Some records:
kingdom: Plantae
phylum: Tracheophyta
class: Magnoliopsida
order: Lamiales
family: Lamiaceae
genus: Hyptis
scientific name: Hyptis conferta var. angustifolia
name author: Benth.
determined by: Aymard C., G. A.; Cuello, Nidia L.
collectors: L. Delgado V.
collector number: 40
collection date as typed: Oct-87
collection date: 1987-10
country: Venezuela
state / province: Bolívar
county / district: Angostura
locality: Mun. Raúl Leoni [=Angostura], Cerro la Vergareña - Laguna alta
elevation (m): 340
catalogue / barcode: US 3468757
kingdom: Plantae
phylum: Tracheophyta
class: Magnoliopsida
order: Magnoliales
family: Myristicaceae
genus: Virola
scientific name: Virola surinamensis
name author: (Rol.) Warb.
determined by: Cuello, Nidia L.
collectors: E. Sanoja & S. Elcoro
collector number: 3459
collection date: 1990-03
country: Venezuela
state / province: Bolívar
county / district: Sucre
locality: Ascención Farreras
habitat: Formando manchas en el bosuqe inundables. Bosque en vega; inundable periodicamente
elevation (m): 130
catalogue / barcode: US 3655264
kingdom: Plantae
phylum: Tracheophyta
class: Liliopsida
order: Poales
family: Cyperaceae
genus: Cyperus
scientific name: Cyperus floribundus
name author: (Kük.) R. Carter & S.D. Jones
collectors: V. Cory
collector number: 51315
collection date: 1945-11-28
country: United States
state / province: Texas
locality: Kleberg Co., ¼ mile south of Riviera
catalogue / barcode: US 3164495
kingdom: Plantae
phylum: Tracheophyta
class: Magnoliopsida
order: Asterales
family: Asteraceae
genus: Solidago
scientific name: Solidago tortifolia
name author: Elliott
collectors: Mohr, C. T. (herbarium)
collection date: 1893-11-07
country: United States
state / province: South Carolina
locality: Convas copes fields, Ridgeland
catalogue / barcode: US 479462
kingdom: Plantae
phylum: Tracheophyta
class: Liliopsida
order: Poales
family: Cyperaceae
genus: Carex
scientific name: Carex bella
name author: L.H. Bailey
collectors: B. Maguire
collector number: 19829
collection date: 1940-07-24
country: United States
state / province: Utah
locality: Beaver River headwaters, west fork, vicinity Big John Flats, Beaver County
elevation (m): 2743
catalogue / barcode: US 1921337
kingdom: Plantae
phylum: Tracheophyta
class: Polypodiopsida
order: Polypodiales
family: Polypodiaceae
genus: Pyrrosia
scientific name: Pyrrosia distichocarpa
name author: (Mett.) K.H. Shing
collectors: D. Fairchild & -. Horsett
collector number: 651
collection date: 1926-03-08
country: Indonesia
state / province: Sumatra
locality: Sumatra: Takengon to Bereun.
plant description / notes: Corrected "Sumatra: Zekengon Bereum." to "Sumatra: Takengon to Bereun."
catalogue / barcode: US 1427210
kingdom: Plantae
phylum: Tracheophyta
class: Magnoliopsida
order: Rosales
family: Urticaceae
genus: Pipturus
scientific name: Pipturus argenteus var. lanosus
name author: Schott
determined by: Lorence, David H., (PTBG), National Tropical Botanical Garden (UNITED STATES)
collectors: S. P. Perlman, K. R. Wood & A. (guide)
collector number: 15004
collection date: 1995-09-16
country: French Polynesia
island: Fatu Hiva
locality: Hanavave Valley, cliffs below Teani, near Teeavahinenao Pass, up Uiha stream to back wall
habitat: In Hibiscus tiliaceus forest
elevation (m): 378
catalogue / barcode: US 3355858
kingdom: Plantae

YOUR GOAL – Rewrite the part of the records that opens with the line containing "genus: Virola" and closes with the line containing "county / district: Sucre", replacing "collectors" with "collected by" and leaving everything else unchanged. Give only those lines.

ANSWER TO THIS PROBLEM –
genus: Virola
scientific name: Virola surinamensis
name author: (Rol.) Warb.
determined by: Cuello, Nidia L.
collected by: E. Sanoja & S. Elcoro
collector number: 3459
collection date: 1990-03
country: Venezuela
state / province: Bolívar
county / district: Sucre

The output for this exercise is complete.